SeekingHisPath said:
Thanks for the reponses and link.
Could someone please shed some more light on this part of the Horton quote?
Sure.
DEU 12:32 What thing soever I command you, observe to do it: thou shalt not add thereto, nor diminish from it.
Deuteronomy 17 also describes some of the conditions.
MAT 15:9 But in vain they do worship me, teaching for doctrines the commandments of men.
ACT 17:25 Neither is he worshipped with men's hands, as though he needed any thing, seeing he giveth to all life, and breath, and all things.
EXO 20:4 Thou shalt not make unto thee any graven image, or any likeness of any thing that is in heaven above, or that is in the earth beneath, or that is in the water under the earth: 5 Thou shalt not bow down thyself to them, nor serve them: for I the Lord thy God am a jealous God, visiting the iniquity of the fathers upon the children unto the third and fourth generation of them that hate me; 6 And shewing mercy unto thousands of them that love me, and keep my commandments.
The Regulative Principle essentially asserts that God gets to institute the conditions methods and means under which God is to be worshipped. Westminster Ch. 21 describes some of these principles, as well as what they're based on.

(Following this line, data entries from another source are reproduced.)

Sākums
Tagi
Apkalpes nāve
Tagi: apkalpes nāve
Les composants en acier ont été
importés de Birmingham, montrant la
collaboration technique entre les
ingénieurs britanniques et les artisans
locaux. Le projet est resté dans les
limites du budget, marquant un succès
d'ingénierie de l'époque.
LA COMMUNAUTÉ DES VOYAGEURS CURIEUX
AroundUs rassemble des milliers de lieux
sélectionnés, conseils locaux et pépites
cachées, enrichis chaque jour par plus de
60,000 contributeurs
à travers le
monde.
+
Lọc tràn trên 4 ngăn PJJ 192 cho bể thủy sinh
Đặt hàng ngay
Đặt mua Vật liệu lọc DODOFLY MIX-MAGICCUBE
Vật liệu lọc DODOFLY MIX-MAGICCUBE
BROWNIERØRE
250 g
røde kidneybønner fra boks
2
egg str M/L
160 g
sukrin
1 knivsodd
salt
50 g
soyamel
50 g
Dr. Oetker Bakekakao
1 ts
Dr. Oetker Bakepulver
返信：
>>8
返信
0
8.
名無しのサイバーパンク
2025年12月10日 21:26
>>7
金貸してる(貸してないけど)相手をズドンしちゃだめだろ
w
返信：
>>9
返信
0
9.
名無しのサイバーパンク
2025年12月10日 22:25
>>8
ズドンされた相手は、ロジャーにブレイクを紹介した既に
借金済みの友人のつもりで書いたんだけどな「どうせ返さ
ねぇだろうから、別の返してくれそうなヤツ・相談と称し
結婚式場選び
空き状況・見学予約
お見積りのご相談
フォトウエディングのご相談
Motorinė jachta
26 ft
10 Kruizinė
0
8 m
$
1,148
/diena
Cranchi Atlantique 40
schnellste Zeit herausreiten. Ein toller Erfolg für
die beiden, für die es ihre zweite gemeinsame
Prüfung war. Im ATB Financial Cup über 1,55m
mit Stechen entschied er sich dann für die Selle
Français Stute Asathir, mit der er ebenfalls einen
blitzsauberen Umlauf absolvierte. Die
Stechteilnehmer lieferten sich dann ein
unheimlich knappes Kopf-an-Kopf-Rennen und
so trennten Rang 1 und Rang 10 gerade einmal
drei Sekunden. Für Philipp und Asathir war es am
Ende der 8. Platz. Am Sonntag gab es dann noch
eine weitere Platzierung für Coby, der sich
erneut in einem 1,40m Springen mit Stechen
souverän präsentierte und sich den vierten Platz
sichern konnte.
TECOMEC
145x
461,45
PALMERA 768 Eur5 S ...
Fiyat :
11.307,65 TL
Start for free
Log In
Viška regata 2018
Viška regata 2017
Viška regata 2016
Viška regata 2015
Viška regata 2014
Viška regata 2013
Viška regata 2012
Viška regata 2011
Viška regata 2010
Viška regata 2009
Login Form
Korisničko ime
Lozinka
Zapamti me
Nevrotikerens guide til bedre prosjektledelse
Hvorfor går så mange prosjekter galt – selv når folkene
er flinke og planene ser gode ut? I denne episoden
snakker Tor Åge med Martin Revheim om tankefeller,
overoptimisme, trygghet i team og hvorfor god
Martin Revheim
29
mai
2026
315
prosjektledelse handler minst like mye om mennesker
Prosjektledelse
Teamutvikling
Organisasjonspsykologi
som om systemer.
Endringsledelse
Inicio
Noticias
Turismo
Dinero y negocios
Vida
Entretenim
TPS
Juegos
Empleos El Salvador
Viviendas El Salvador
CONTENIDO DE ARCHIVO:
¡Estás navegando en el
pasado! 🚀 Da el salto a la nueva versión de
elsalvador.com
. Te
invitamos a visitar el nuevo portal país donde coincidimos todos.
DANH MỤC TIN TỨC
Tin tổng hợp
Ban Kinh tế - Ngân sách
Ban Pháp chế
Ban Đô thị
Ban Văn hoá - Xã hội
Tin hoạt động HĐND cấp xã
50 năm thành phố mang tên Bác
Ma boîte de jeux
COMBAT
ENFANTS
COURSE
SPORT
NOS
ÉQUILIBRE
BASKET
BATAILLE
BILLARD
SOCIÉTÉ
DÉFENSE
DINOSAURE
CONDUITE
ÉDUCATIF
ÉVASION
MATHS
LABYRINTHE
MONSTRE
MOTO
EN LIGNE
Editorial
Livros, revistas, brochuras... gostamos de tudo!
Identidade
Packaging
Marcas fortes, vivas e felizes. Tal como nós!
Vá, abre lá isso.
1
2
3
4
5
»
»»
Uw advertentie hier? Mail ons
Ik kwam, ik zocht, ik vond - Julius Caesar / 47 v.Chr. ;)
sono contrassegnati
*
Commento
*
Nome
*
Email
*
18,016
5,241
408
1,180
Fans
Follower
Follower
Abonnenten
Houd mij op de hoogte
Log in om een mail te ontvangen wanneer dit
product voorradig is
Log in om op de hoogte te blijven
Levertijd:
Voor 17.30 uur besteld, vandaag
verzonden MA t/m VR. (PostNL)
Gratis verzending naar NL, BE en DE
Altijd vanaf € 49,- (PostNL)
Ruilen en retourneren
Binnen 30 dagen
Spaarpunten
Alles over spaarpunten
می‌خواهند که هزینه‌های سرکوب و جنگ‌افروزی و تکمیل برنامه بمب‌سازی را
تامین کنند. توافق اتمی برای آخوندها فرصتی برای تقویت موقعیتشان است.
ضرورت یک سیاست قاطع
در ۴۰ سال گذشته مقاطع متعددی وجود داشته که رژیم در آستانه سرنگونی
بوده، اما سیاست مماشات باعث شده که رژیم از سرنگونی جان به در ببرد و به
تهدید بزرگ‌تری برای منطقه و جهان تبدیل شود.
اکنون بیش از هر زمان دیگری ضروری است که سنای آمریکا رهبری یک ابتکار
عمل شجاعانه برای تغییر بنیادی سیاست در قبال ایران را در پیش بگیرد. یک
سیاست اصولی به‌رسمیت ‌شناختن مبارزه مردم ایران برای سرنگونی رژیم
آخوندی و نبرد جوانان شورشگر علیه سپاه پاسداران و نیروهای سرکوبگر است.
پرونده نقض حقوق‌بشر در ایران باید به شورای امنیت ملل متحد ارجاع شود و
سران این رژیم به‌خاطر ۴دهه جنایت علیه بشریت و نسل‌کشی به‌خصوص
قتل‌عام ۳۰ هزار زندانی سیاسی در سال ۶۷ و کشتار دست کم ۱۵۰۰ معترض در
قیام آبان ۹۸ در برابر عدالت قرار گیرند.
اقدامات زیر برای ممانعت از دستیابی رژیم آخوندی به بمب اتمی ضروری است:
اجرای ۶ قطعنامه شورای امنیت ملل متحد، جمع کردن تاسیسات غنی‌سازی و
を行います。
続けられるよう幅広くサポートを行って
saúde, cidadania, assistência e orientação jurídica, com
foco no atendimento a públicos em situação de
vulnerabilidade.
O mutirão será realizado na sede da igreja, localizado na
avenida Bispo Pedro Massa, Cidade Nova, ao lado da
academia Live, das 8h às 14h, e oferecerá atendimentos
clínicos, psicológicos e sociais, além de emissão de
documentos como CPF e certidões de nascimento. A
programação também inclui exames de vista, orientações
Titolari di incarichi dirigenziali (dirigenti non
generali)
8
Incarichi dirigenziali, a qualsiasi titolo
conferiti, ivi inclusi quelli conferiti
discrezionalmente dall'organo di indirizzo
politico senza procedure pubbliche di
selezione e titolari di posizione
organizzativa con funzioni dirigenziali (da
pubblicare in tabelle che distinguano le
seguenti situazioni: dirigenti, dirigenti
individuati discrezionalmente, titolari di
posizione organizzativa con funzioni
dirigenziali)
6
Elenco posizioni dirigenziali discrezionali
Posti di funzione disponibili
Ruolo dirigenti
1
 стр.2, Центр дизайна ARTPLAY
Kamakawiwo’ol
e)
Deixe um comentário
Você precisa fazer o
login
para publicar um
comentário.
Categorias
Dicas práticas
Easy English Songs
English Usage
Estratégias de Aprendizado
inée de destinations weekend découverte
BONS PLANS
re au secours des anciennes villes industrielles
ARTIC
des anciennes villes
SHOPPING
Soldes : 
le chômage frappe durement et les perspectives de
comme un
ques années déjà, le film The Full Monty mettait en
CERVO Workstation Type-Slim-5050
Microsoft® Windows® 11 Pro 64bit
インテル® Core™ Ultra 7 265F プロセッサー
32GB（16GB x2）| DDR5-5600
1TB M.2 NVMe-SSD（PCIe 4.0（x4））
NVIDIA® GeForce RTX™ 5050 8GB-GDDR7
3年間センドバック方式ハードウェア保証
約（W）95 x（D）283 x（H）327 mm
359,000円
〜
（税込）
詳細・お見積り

But according to Westminster Ch. 20, people aren't supposed to be forced to agree conscientiously as far as worship is concerned, with anything
outside what Scripture states as required or not required. God didn't create a group of elders to decide what His worship should include. God only assigned the group of elders to organize the parts of worship He instituted (ca. 1 Cor 14 about "everything being done in good order").
Me, I hold to the regulative principle of a sort, but not by what Calvin thought of it. Calvin agreed with a massive simplifying of worship -- no instruments, no trappings of imagery or groups of assigned singers or players or dancers or actors.
Later Puritans and Presbyterians shifted this to exclude all but the Psalms, antiphonally sung. Worship was confined to Sunday: no holydays, again they were consider "Romish".
In the mid-1800's this essentially began shifting back, I forget the theologian that started the shift in the US (I'll remember it in an hour or so!).
The real question for me is whether the arguments really have Scriptural merit. I think many are artifacts of the way we systematized Reformed thought, excising the "ceremonial". And at the same time western culture pressed us further and further away from ritual as not being ... "real."
If we back up into the heart of the Reformation project, though, we can see the basic ideas at work, why Calvin and other Reformers excluded instruments and the like. When the trappings of ritual interfere and exclude the message of the Gospel, the trappings should be excluded and the Gospel preached. But even there, some went to extremes. Zwingli excluded singing in worship, for instance.
And Luther accepted the "normative" principle of worship, a rather different view which essentially says whatever's not rejected by God can be included in worship.
So ... a bit rambling, but I hope it helps.